Depuis le début de la guerre au Moyen-Orient, l’Agence internationale de l’énergie (AIE) cherche un moyen de juguler l’explosion des prix du pétrole. Elle se dit « prête » à débloquer d’autres stocks stratégiques. Le Japon vient d’en faire la demande.
L’AIE « prête » à débloquer d’autres stocks stratégiques de pétrole
Face aux tensions croissantes sur le marché du pétrole, l’Agence internationale de l’énergie (AIE) se tient prête à réactiver un levier stratégique rarement utilisé : le déstockage coordonné de réserves. Une réponse envisagée à la demande du Japon, qui redoute des perturbations d’approvisionnement. Le pays du Soleil Levant a officiellement sollicité l’Agence pour envisager un nouveau déblocage de stocks stratégiques. Une démarche qui traduit une inquiétude croissante quant à la stabilité de l’approvisionnement énergétique, depuis la fermeture du détroit d’Ormuz.

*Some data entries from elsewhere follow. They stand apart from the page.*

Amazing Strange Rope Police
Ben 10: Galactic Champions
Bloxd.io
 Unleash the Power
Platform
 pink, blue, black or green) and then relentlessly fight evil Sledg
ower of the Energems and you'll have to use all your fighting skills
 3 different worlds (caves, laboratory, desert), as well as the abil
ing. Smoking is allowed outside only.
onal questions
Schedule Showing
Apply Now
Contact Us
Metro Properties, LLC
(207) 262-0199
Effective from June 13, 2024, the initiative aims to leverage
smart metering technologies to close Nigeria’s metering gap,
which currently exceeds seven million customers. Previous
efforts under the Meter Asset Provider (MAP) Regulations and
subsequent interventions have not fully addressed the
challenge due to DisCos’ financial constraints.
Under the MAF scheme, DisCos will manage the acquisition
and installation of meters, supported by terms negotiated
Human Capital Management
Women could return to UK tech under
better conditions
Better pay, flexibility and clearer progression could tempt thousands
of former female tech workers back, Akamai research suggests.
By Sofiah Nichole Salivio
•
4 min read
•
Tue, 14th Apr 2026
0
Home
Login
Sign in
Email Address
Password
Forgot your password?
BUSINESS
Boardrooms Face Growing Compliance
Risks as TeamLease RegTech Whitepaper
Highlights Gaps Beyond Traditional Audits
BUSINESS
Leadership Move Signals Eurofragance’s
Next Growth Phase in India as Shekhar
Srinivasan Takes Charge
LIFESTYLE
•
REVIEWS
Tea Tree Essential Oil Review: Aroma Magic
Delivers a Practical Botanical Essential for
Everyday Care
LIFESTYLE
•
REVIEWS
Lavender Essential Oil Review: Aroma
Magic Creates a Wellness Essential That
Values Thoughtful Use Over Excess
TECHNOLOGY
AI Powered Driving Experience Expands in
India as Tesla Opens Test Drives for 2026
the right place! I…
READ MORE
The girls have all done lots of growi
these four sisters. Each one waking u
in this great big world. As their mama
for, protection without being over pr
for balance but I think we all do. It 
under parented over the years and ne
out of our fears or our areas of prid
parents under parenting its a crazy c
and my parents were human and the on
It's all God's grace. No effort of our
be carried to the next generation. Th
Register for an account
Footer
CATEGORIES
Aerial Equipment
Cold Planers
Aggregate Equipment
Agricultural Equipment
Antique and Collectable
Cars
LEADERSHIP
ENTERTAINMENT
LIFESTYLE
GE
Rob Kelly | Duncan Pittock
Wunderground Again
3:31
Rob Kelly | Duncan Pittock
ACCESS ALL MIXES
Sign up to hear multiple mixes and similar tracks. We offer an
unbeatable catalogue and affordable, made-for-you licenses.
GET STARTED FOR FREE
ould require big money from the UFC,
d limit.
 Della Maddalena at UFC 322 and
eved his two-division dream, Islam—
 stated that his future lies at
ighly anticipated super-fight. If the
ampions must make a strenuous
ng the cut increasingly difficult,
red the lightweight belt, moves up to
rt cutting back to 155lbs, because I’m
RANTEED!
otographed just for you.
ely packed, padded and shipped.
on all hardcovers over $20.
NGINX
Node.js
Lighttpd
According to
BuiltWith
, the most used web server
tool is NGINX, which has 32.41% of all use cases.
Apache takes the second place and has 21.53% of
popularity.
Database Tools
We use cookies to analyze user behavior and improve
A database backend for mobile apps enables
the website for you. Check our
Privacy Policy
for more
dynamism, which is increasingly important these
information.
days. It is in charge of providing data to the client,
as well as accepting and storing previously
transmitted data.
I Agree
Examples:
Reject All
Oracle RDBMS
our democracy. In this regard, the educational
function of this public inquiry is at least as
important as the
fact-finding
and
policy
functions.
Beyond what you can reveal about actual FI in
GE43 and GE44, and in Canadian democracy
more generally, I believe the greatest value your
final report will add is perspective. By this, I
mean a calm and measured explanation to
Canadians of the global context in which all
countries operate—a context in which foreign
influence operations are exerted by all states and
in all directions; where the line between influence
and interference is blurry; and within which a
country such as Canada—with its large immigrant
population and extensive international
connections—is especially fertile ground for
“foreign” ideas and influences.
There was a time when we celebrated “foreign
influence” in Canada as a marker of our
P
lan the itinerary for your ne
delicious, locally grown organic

Dans un contexte de marchés déjà sous pression, cette demande n’est pas anodine. Elle intervient alors que le Japon, fortement dépendant des importations d’hydrocarbures passant par l’Iran, cherche à sécuriser ses flux. L’archipel, dépourvu de ressources naturelles significatives, reste particulièrement exposé aux fluctuations internationales. Ainsi, l’archipel dépend à 95 % du détroit d’Ormuz pour ses hydrocarbures.
Ainsi, le directeur exécutif de l’AIE, Fatih Birol, s’est montré ouvert à cette éventualité. Il a ainsi affirmé être prêt à répondre favorablement à cette requête, tout en exprimant une certaine prudence sur son activation effective. Il indique : « Si et quand cela sera nécessaire, nous sommes prêts (…) mais j’espère vraiment que ce ne sera pas nécessaire. »
Pétrole et AIE : un mécanisme de crise bien rodé
L’AIE dispose d’un outil central dans la gestion des crises énergétiques : les stocks stratégiques de pétrole. Constitués par ses pays membres, ces réserves peuvent être mobilisées en cas de perturbation majeure de l’offre. Historiquement, ce mécanisme a déjà été activé à plusieurs reprises. Il permet d’injecter rapidement du pétrole sur le marché afin de stabiliser les prix et de compenser un déficit d’approvisionnement. Toutefois, son utilisation reste encadrée et exceptionnelle.
Dans le cas présent, l’agence adopte une posture mesurée. « Nous sommes prêts à agir si nécessaire ». Cette déclaration souligne à la fois la capacité d’intervention de l’organisation et sa volonté de ne pas précipiter une décision aux conséquences globales. Depuis la première annonce de déblocage, l’AIE a sorti l’équivalent de 400 millions de barils des réserves. Ces derniers constituent 20 % du stock des réserves stratégiques et représentent 257 jours de consommation mondiale.